Sunday, March 18, 2012

Google To Use Wind Farms For Energy

Google To Use Wind Farms For Energy
Google Will Soon Use Wind Power to Run its HQ

Article published February 11, 2015

Google announced today that they will buy and use wind energy from the Altamont Pass in California, which is a wind farm between the Bay Area and Central Valley. This purchase comes with a 20-year power agreement with the company that owns the farm.

Their goal is, by 2016, to use 50 percent of the wind farm's power to produce the 43 megawatts necessary to keep the entirety of their campus in Mountain View, California running. Within the agreement was a term that stated the wind farm should replace 370 of their turbines from the 1980s with 24 newer, bigger machines that produce more energy. Fewer turbines also means less death of the birds that fly around the wind farm.

David Radcliffe, the Vice President of real estate and workplaces services, said, "We think this project is especially cool because back in the 1980s, the golden hills of Altamont Pass were an early test bed for the first large-scale wind power technology in the U.S. We've been blown away (pun intended :)) by how far turbine technology has come since then."

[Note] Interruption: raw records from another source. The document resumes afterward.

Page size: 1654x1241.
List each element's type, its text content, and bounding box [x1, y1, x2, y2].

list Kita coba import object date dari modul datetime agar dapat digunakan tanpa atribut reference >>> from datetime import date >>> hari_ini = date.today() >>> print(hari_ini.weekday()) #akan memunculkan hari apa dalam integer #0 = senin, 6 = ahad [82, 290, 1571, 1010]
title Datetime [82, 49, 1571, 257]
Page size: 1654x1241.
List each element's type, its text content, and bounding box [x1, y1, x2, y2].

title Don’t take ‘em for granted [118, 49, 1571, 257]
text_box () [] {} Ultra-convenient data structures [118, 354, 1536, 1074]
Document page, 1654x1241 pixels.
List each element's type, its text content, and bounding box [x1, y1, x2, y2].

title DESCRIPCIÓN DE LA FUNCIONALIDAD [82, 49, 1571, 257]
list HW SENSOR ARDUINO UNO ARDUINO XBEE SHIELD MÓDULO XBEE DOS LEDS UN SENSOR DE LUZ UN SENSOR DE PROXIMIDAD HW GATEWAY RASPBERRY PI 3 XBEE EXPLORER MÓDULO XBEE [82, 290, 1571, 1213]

Google has always been ahead of the game when it comes to being green. In 2007, they agreed to be carbon-neutral. They already use as much clean energy as possible to keep their data centers running.

The announcement follows Apple's revelation that they will buy power and help build a giant, 280-megawatt solar farm in Monterey County to power their Cupertino headquarters and all Apple stores in California.